Guyana tasked with leading new forest protection plans in Commonwealth
Guyana is playing a leading role in the development of a new blueprint for forest protection and natural resource use, President Dr. Irfaan Ali said on Saturday.
Dr. Ali, during a press conference, highlighted that Guyana was appointed by the Commonwealth Secretariat to build consensus on the “sustainable and regenerative use of natural resources” among the Heads of Government in the bloc.
In so doing, the Guyana is expected to help develop a blueprint for carbon credit use, forest protection and a “coherent and consensual approach” to the upcoming United Nations (UN) climate talks, COP28.
“Guyana and Gabon are leading efforts in this area,” the President said.
Guyana has been recognised for its forest protection efforts and, for over a decade, it has lobbied for a global system that pays the country for keeping the forest intact. Norway was the first to buy in, signing a deal for USS$250 million, once deforestation rates remain intact.
Last year, an end-user agreement for carbon credits was signed with the oil company Hess Corporation.

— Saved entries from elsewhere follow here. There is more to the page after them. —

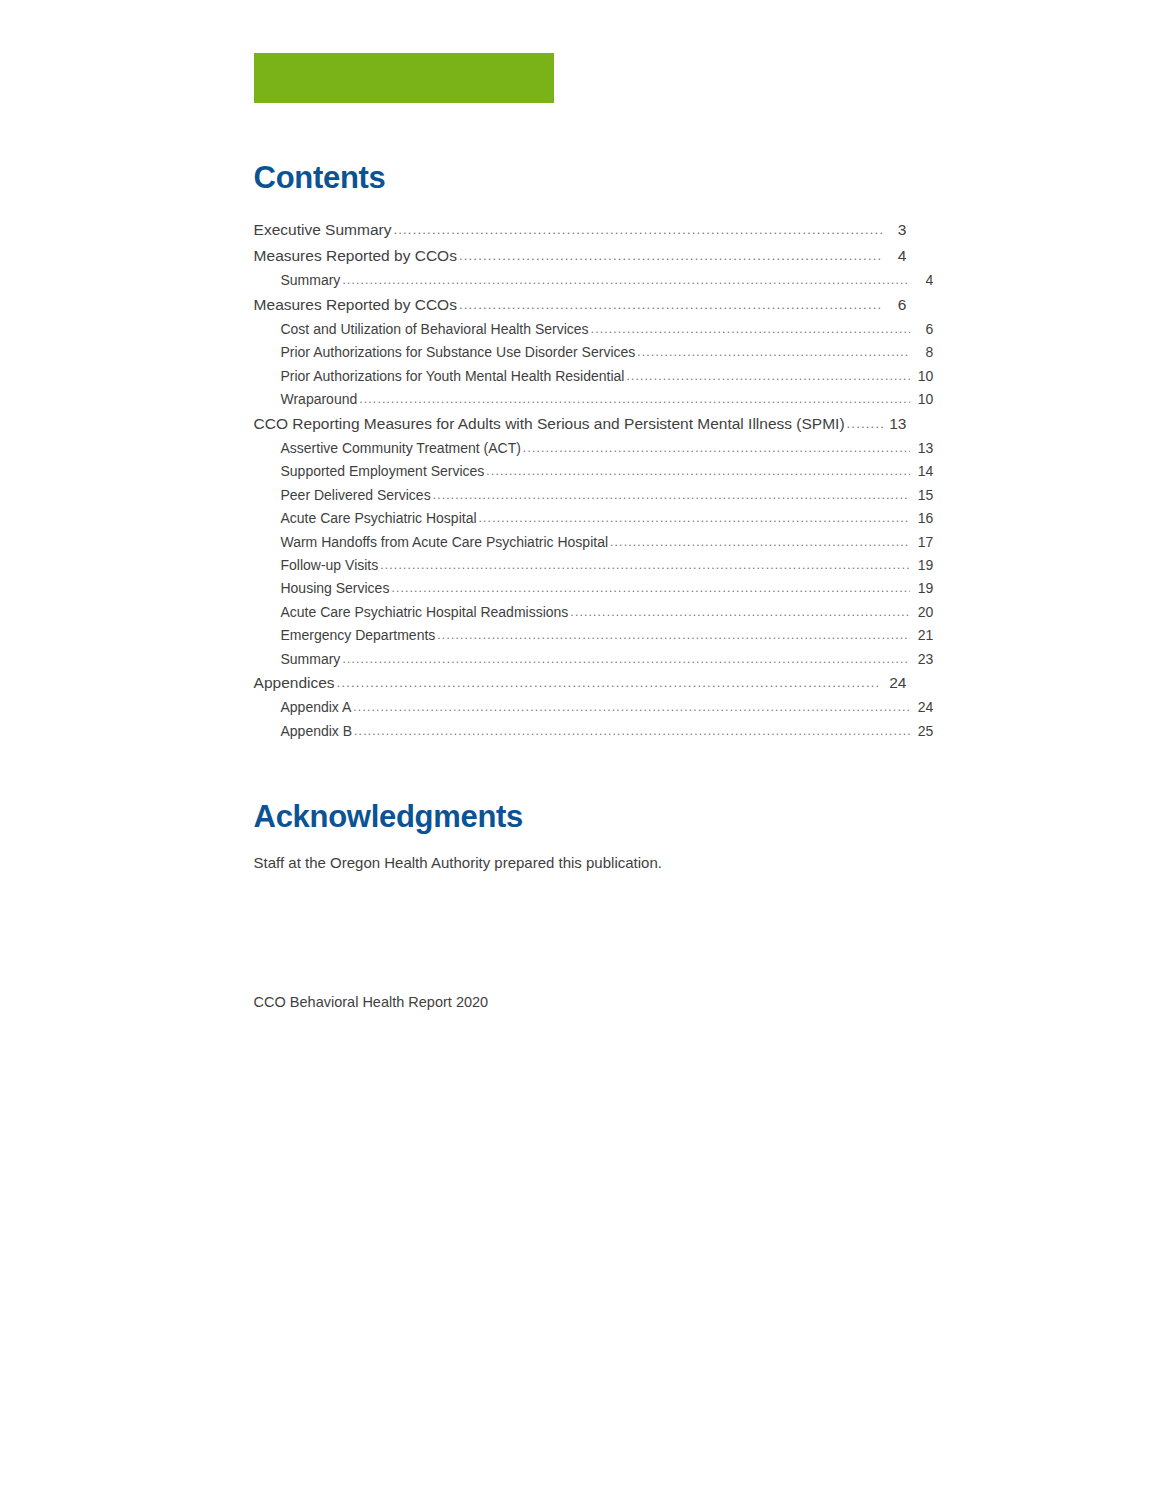Contents
Executive Summary .................................................................................................................. 3
Measures Reported by CCOs ..................................................................................................... 4
Summary ................................................................................................................................................. 4
Measures Reported by CCOs ..................................................................................................... 6
Cost and Utilization of Behavioral Health Services ......................................................................................... 6
Prior Authorizations for Substance Use Disorder Services ............................................................................ 8
Prior Authorizations for Youth Mental Health Residential .......................................................................... 10
Wraparound .......................................................................................................................................... 10
CCO Reporting Measures for Adults with Serious and Persistent Mental Illness (SPMI) ........ 13
Assertive Community Treatment (ACT) ......................................................................................................... 13
Supported Employment Services ..................................................................................................... 14
Peer Delivered Services ......................................................................................................................... 15
Acute Care Psychiatric Hospital ......................................................................................................... 16
Warm Handoffs from Acute Care Psychiatric Hospital .................................................................................. 17
Follow-up Visits ..................................................................................................................................... 19
Housing Services ................................................................................................................................... 19
Acute Care Psychiatric Hospital Readmissions .......................................................................................... 20
Emergency Departments ......................................................................................................................... 21
Summary ................................................................................................................................................. 23
Appendices ................................................................................................................. 24
Appendix A ........................................................................................................................................... 24
Appendix B ........................................................................................................................................... 25
Acknowledgments
Staff at the Oregon Health Authority prepared this publication.
CCO Behavioral Health Report 2020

The Hess deal, Guyana’s first carbon credit deal so far, was brokered after the country got special carbon credits issued to it last December.
These forests cover an area the size of England. The forests store over 19.5 gigatonnes of carbon which if cut down, would release all of that into the atmosphere, further causing harm to the environment.
But Guyana has been protecting those forests for years; it is focused on ways on sustainably managing those forests and earning from its forest protection efforts.
President Ali, on Saturday, emphasised that the government is committed to environmental preservation.
“This will never change.
“Guyana is just one of four high-forest cover, low-deforestation countries in the world. That is why the recent coup in Gabon, another [High Forest cover, Low Deforestation] country is of concern to us.
“We don’t want that to affect its environmental protection efforts. We are more than willing to help them to continue the preservation path,” Dr. Ali said.